# Hi - Cheshire Coffee Newbie



## coffee_jon (Feb 9, 2016)

Hi,

Having spent many years searching for good coffee shops I have decided to start to understand more about coffee.

I have been using a Nespresso machine for years but think its time to step up now.

Looking forward to speaking with you all and reading your exciting posts.


----------



## GCGlasgow (Jul 27, 2014)

Plenty of info on here Jon, welcome


----------



## coffee_jon (Feb 9, 2016)

thanks already learning loads


----------



## aaroncornish (Nov 7, 2012)

Welcome to the forums Jon

Where abouts are you?

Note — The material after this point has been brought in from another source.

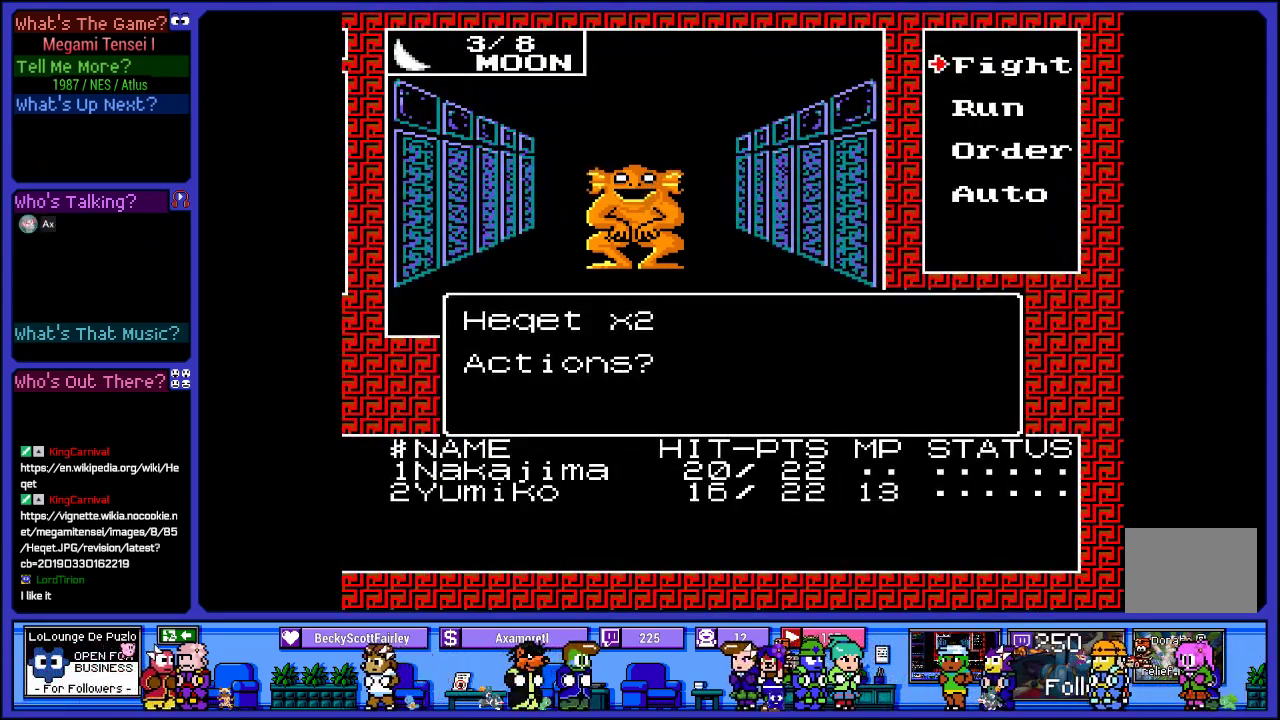
{"buttons": [], "left_stick": "center", "right_stick": "center", "events": [[83, "CIRCLE", "down"], [250, "CIRCLE", "up"], [367, "CIRCLE", "down"], [500, "CIRCLE", "up"]]}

A fair few good places in Manchester/Cheshire.

Velo Espresso and Market House Coffee in Altrincham are both very good.


----------



## ronsil (Mar 8, 2012)

Welcome to the Forum & don't forget to look in at Coffeefix in Gatley

Ron


----------



## jlarkin (Apr 26, 2015)

ronsil said:


> Welcome to the Forum & don't forget to look in at Coffeefix in Gatley
> 
> Ron


My brother is a big can of coffeefix and took me along when I was visiting! I second that suggestion


----------



## bongo (Apr 20, 2014)

Welcome, though I've no suggestions of where to go... I thought you only drank tea up north!?


----------



## 2bor2bru (Mar 7, 2016)

Welcome. I'm new as well. We have had espresso machines in the past, but are currently just using a stovetop and a filter coffee machine. Very happy with the results. Will most probably get a grinder and dual boiler later in the year.


----------